# Moving basement into One car stall of two car garage...



## schu777 (Feb 2, 2012)

My workshop is currently in the basement and my thoughts with 4 young kids is to move my shop into the one stall of the 2 car garage. The goal is to keep parking the mini-van in the one spot and allow people to get into the van on the passenger side without having to back the van out. I've briefly Googled for ideas of this type of a move, but haven't found anything at this point. I figured this site I've used before and like seeing others progress on different projects. So I'm going to post pictures and my long progress of moving my shop to the garage.

I've got a few things to figure out prior to moving the shop.

1) Cost of moving the sub-panel from the basement (where the main panel exists) out to the garage. Last measurement was around 110' of cable would be needed, but would like to have more just for comfort.

2) What to do with all the bikes and other junk that is in the spot where the shop would be located.

3) Layout of the one car garage of my tools. My goal is to keep the tools where the passenger can still get in and kids can get in the sliding passenger side door. The power tools are a Delta Table saw (5 feet wide), 8-inch jointer Grizzly model, Delta 14" Bandsaw, 6'x22" bench (currently building), Small wood lathe, Bench Drill press on wheels, Chop saw and a portable thickness planner.

I know that I'll have to layout on paper the size of the garage and get the tools sized on paper and move it around till I see the best arrangement.

If you have tips or suggestions, let me know.

Michale


----------



## bbasiaga (Dec 8, 2012)

Put everything on a mobile base.

Brian


----------



## Rentvent (Jan 28, 2016)

I've been working on doing the same. I haven't finished but..

- [Collected material]

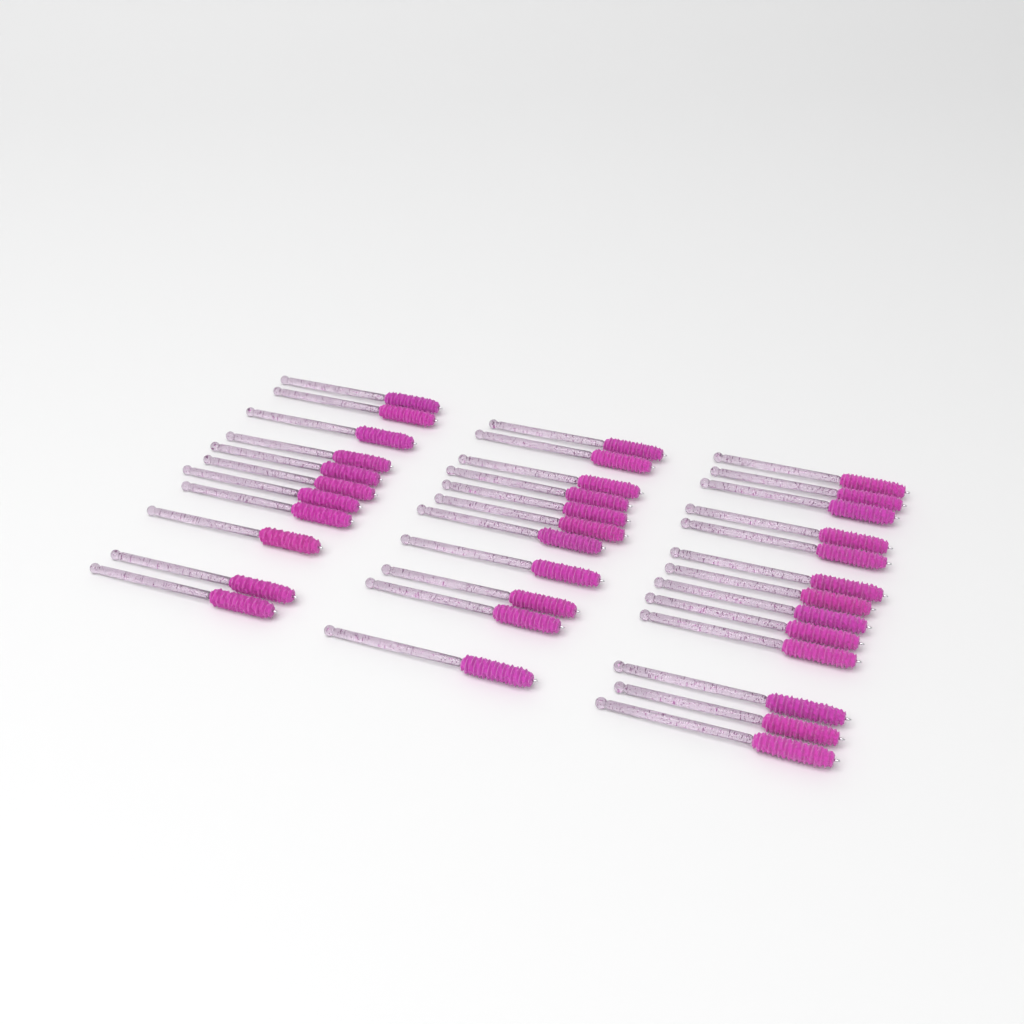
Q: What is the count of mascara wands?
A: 35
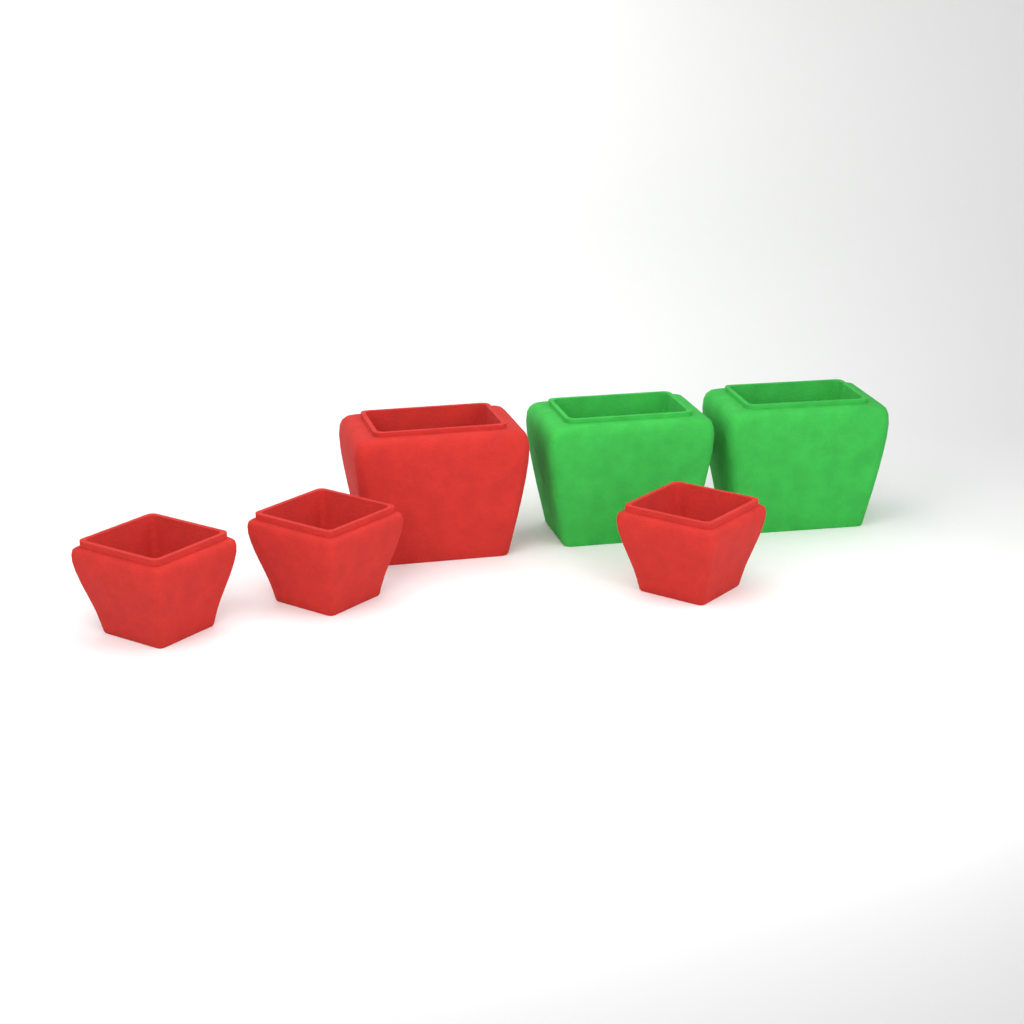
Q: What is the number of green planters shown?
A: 2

- [Written instruction 1] In the garage workshop thread above, what matters does the first post list as needing to be figured out before the shop is moved? Give each one.
- [Written instruction 2] Go on with the garage workshop thread from the point where its last post stops.

- [Task response 1]
1) The cost of moving the sub-panel from the basement, where the main panel is, out to the garage, which would take around 110 feet of cable or more.
2) What to do with the bikes and other junk in the spot where the shop would go.
3) How to lay out the tools in the one stall of the garage so that the passenger and the kids can still get into the van, including through the sliding passenger-side door.

- [Task response 2]
There's room on the "shop" side for the passenger side car door to be opened

Everything is on wheels

Eventually I will get a real bandsaw and it will go on the same wall as the drill press.

I'm planning on building a flip top cart for the planer and spindle sander that are currently sitting under the outfeed\work table. It will go on the same wall as the drill press too. Since everything is on wheels, I can just roll the drill, BS, or planer table forward a couple feet from the wall when I want to use them.

There's room on the side of the table saw for a router table whenever I get the fund$ for a new triton router and cast iron table top.

I'm eventually going to rebuild the dust collector into a two stage cart sort of like like this:










The lumber cart is only 4 feet wide and is on wheels. I can push it out of the way if I need to cut anything really long on the table saw.

The folding table that's in the "car" side of the garage is stored on its end under the subpanel on the left side of the pic. I'm planning on replacing that table with a centipede base and pair of Paulk style tops.

Speaking of subpanel.. I added a 40A subpanel and re-wired the DC to 240V so it only uses ~5 of those 40A. I also put 110 outlets on that wall at regular outlet height and at chest height.

On the car side, near the garage door, There are deep shelves above the lawn mower and bike that go to the ceiling. There's also shelves about 7' above the drivers side of the car. I can not walk around the car when it is in the garage, but the driver and passengers can get in. I can't access the mower or pretty much any of the stuff on the shelves when the car is in. There's only about 4" clearance from the front of the car to the back wall - my garage is not very deep :.(

The back wall of the garage has pegboard and particle board on the car side, It has french cleats on the wall and a carts on the workshop side.

All the storage bins on the shelf are Clear - poor man's festool systainers. I prefer to store things where they are visible - either on french cleats or a clear container.

I don't park the car in the garage very often because I don't like opening the door and letting in the hot humid or cold air. I would probably have to shorten the main outfeed table from 8 to 6 feet long if I kept the car inside more often and I wanted to work in the shop side.


----------



## GFactor (Jan 8, 2014)

> Put everything on a mobile base.
> 
> Brian
> 
> - bbasiaga


 +1

Make sure and plan the efficient usage of every inch of wall space. I have essentially no drywall exposed anywhere in my garage, except for parts of the ceiling.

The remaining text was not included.